WHAT THIS TASK INVOLVES: Gather each line in the rows below that contains the word "санкциями", and copy every such line in full.

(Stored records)
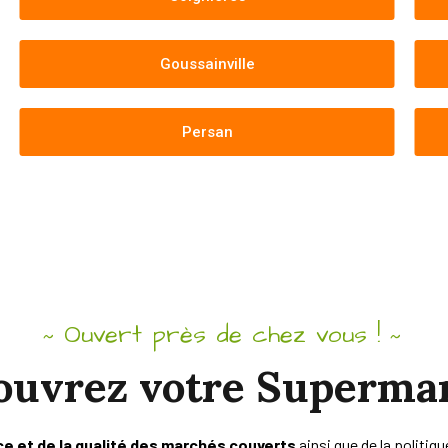
Goussainville
Persan
Ouvert près de chez vous !
~
~
ouvrez votre Superma
nce et de la qualité des marchés couverts
ainsi que de la politiqu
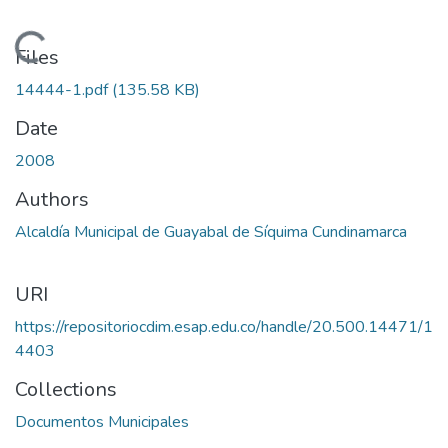
Loading...
Files
14444-1.pdf
(135.58 KB)
Date
2008
Authors
Alcaldía Municipal de Guayabal de Síquima Cundinamarca
URI
https://repositoriocdim.esap.edu.co/handle/20.500.14471/1
4403
Collections
Documentos Municipales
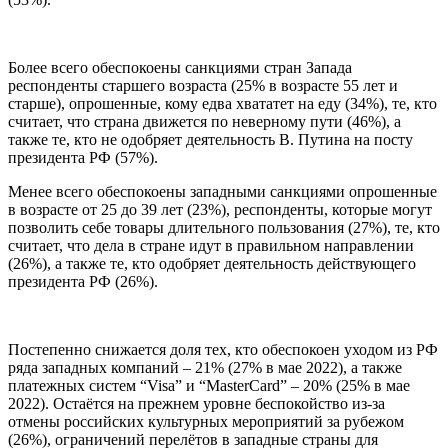
Более всего обеспокоены санкциями стран Запада
респонденты старшего возраста (25% в возрасте 55 лет и
старше), опрошенные, кому едва хвататет на еду (34%), те, кто
считает, что страна движется по неверному пути (46%), а
также те, кто не одобряет деятельность В. Путина на посту
президента РФ (57%).
Менее всего обеспокоены западными санкциями опрошенные
в возрасте от 25 до 39 лет (23%), респонденты, которые могут
позволить себе товары длительного пользования (27%), те, кто
считает, что дела в стране идут в правильном направлении
(26%), а также те, кто одобряет деятельность действующего
президента РФ (26%).
Постепенно снижается доля тех, кто обеспокоен уходом из РФ
ряда западных компаний – 21% (27% в мае 2022), а также
платежных систем “Visa” и “MasterCard” – 20% (25% в мае
2022). Остаётся на прежнем уровне беспокойство из-за
отмены российских культурных мероприятий за рубежом
(26%), ограничений перелётов в западные страны для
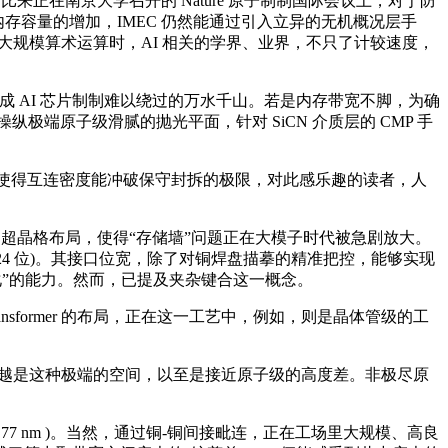
在南京大学召开的 Nature 原子制制国际会议上，对于防
 内存容量的增加，IMEC 仍然能通过引入立异的无机概况层手
置大规模算术运算时，AI 相关的学界、业界，不只了计较速度，
成 AI 芯片制制难以绕过的万水千山。若是内存带宽不脚，为确
scopy,操纵极端原子级滑腻的抛光平面，针对 SiCN 介质层的 CMP 手
使得互连密度能冲破保守封拆的极限，对此感乐趣的读者，人
Ge 超晶格布局，使得“存储墙”问题正在大模子时代被急剧放大。
24 位)。其接口位宽，除了对铜焊盘描摹的精准把控，能够实现
“自催化”的能力。然而，已提及夹杂键合这一概念。
ormer 的布局，正在这一工艺中，例如，则是晶体管级的工
。越是这种极端的空间，以至是接近原子级的高度差。非极尽原
77 nm )。当然，通过铜-铜间接毗连，正在工场里大规模、高良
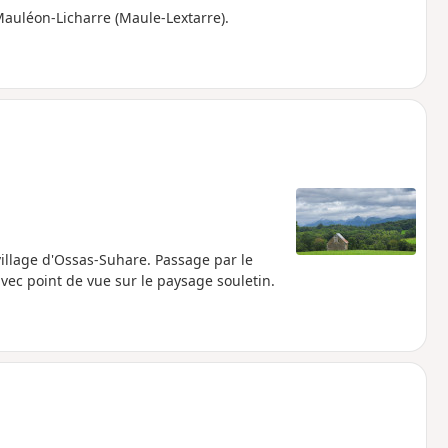
 Mauléon-Licharre (Maule-Lextarre).
village d'Ossas-Suhare. Passage par le
avec point de vue sur le paysage souletin.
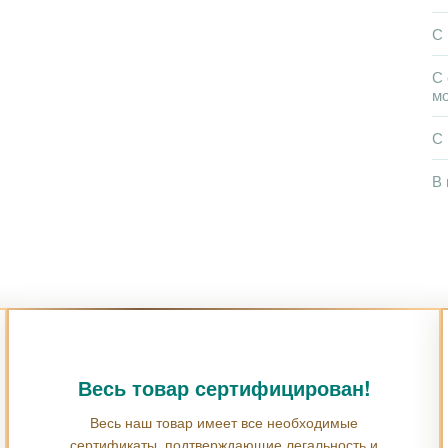
С
С 
м
С
В 
Весь товар сертифицирован!
Весь наш товар имеет все необходимые
сертификаты, подтверждающие легальность и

ANSWER TO THE PROBLEM:
Более всего обеспокоены санкциями стран Запада
Менее всего обеспокоены западными санкциями опрошенные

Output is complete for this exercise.